Monocyte chemoattractant protein-1 release is higher in visceral than subcutaneous human adipose tissue (AT): implication of macrophages resident in the AT

Abstract

Human adipose tissue (AT) produces several adipokines including monocyte chemoattractant protein (MCP)-1, involved in the pathogenesis of atherosclerosis.

Objective: Human AT cultures, isolated adipocytes, and stromal-vascular cells were used to investigate the relationship among AT-resident macrophages, MCP-1, and adiposity and the regulation of MCP-1.
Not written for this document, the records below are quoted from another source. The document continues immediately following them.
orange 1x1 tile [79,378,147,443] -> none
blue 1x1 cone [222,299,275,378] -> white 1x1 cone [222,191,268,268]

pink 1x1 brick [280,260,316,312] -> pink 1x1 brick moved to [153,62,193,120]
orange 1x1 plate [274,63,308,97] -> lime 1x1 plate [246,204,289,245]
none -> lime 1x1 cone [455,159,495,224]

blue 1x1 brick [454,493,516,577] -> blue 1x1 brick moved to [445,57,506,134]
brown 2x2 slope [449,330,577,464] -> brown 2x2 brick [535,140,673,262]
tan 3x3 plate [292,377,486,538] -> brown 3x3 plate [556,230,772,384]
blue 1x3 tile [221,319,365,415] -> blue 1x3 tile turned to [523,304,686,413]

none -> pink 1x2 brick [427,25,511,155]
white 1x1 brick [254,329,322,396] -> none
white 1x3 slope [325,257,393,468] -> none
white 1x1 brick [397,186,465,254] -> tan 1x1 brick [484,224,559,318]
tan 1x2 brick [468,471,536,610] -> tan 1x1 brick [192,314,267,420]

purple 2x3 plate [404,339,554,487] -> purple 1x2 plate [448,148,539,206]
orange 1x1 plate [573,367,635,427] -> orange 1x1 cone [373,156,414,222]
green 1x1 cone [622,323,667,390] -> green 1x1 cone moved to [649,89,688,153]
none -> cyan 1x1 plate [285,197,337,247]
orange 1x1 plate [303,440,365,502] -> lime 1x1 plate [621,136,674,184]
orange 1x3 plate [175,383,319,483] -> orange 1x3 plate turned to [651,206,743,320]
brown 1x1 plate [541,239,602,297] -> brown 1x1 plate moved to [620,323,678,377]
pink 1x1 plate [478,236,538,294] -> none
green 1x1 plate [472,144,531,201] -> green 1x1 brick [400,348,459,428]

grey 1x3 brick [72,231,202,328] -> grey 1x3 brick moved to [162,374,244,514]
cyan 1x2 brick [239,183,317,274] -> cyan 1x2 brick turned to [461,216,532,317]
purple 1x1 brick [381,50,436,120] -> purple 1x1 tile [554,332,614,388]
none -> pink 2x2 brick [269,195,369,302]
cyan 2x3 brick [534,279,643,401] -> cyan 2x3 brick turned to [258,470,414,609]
Results: mRNA levels of specific macrophage markers (CD68 and CD14) are correlated with adiposity in sc AT and visceral AT (P < 0.05). MCP-1 production is higher in stromal-vascular cells vs. adipocytes (P < 0.01) and correlates with macrophage markers in both AT compartments (P < 0.05). MCP-1 release is higher in obese subjects (P < 0.05) and in VAT (P < 0.01), but after adjusting for AT-resident macrophages, the differences disappear. MCP-1 is stimulated by IL-1beta, TNF-alpha, IL-8, IL-4, and IL-6 + IL-6-soluble receptor and is decreased by dexamethasone, IL-10, metformin, and thiazolidinediones.

Discussion: MCP-1 is correlated with specific macrophage markers, adiposity, and AT localization, but the relationship seems to be related to the number of AT-resident macrophages. Despite this, MCP-1 may be involved in obesity-related health complications, and the decrease of MCP-1 by metformin and thiazolidinediones suggests that these antidiabetic compounds have antiinflammatory properties improving the low-grade inflammatory state observed in obesity.